Resolving Moral Conflicts

As you can imagine, I have a lot to say about the resolution of conflict -- and the negotiation of solutions -- where moral beliefs are implicated and non-negotiable.  Because I don't have time, I'm leaving you with the end of an excellent, must-read Sunday New York Times Magazine article by scholar Steven Pinker -- author of How the Mind Works -- entitled The Moral Instinct.

But in any conflict in which a meeting of the minds is not completely hopeless, a recognition that the other guy is acting from moral rather than venal reasons can be a first patch of common ground. One side can acknowledge the other’s concern for community or stability or fairness or dignity, even while arguing that some other value should trump it in that instance. With affirmative action, for example, the opponents can be seen as arguing from a sense of fairness, not racism, and the defenders can be seen as acting from a concern with community, not bureaucratic power. Liberals can ratify conservatives’ concern with families while noting that gay marriage is perfectly consistent with that concern.

The science of the moral sense also alerts us to ways in which our psychological makeup can get in the way of our arriving at the most defensible moral conclusions. The moral sense, we are learning, is as vulnerable to illusions as the other senses. It is apt to confuse morality per se with purity, status and conformity. It tends to reframe practical problems as moral crusades and thus see their solution in punitive aggression. It imposes taboos that make certain ideas indiscussible. And it has the nasty habit of always putting the self on the side of the angels.  .  .  . 

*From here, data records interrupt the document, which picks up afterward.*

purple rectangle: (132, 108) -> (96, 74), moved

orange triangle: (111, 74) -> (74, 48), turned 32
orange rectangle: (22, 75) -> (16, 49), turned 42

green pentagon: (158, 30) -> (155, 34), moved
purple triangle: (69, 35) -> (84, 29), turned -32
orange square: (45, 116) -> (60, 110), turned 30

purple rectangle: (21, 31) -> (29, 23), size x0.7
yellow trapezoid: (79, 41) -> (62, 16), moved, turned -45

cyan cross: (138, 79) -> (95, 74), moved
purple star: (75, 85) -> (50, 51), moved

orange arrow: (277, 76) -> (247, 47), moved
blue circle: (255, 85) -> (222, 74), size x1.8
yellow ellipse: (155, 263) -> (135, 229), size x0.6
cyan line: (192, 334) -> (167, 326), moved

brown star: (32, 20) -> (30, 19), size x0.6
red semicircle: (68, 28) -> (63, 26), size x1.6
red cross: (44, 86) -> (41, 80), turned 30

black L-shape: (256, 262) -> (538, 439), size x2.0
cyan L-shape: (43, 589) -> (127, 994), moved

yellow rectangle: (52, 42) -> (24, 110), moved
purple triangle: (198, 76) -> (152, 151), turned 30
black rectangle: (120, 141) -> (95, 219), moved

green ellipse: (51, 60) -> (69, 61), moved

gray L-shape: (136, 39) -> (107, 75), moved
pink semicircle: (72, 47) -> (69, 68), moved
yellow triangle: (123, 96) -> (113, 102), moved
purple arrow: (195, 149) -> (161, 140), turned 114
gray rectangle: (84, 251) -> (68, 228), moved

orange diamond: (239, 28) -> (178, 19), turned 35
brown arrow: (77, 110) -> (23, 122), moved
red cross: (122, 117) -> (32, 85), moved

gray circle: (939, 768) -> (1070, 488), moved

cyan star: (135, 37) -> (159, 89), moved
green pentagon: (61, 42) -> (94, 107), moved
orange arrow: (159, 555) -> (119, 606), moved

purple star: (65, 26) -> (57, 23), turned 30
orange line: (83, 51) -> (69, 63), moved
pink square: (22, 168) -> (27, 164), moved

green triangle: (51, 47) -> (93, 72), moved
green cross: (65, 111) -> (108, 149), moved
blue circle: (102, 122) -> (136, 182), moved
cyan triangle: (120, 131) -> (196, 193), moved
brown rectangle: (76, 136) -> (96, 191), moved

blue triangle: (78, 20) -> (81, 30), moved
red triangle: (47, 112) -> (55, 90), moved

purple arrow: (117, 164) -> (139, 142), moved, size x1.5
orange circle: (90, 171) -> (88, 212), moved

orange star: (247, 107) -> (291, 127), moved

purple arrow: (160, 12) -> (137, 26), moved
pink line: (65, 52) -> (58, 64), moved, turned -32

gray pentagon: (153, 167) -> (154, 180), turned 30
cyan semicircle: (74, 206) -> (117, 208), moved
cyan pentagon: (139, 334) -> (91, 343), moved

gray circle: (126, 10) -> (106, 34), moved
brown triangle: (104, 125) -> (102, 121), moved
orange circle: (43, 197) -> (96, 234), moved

There are many [] issues for which we are too quick to hit the moralization button and look for villains rather than bug fixes. What should we do when a hospital patient is killed by a nurse who administers the wrong drug in a patient’s intravenous line? Should we make it easier to sue the hospital for damages? Or should we redesign the IV fittings so that it’s physically impossible to connect the wrong bottle to the line?

. . . . . . Our habit of moralizing problems, merging them with intuitions of purity and contamination, and resting content when we feel the right feelings, can get in the way of doing the right thing.